Independent directors Neharika Vohra and Subodh Kumar had quit the Zee board last year, citing multiple issues | Photo: Company
The Zee Entertainment
stock has shed close to 15 per cent from its highs over the last two trading sessions.
The sharp correction followed reports that the Ministry of Corporate Affairs
(MCA) had ordered an inspection of the firm’s books on allegations of corporate governance lapses and also because of the resignations of some of its independent directors.
In a clarification to the exchanges, Zee acknowledged that it had received a letter from the MCA, seeking information and inspection. The company, however, clarified that the same was available in public domain, and also that it was collating the information and would co-operate with the inspection.

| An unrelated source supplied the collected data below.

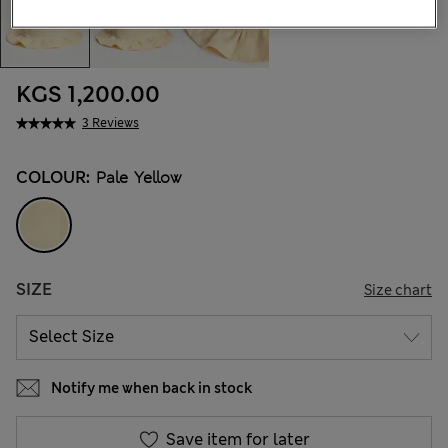
KGS 1,200.00
3 Reviews
COLOUR:
Pale Yellow
SIZE
Size chart
Notify me when back in stock
Save item for later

Further, it indicated that the link between the enquiry and resignations of independent directors a few months ago was tenuous. Independent directors Subodh Kumar and Neharika Vohra had quit the Zee board last year, citing multiple issues including film advances to the tune of over Rs 2,000 crore and receivables from related parties.
After the December quarter results, the firm indicated that receivables were at Rs 2,330 crore.
Within this, receivables from related parties DishTV and SitiCable stood at Rs 750 crore, of which Rs 350 crore was overdue. The two account for 27 per cent of domestic subscription revenues.
indicated that it would be able to recover its dues from Siti Cable over the next year, and from DishTV over the next 24 months.
A head of research at a domestic brokerage indicated that the correction over the last couple of trading sessions had factored in the information related to the MCA.
Analysts are advising investors to avoid the stock as there is no clarity on how long the enquiry of the MCA
will last, as well as on its findings.
Worries pertaining to a change in management control, high investments in a weak demand environment, monetisation of content, as well as regulatory changes, are factors expected to keep the Zee stock under pressure over the near term.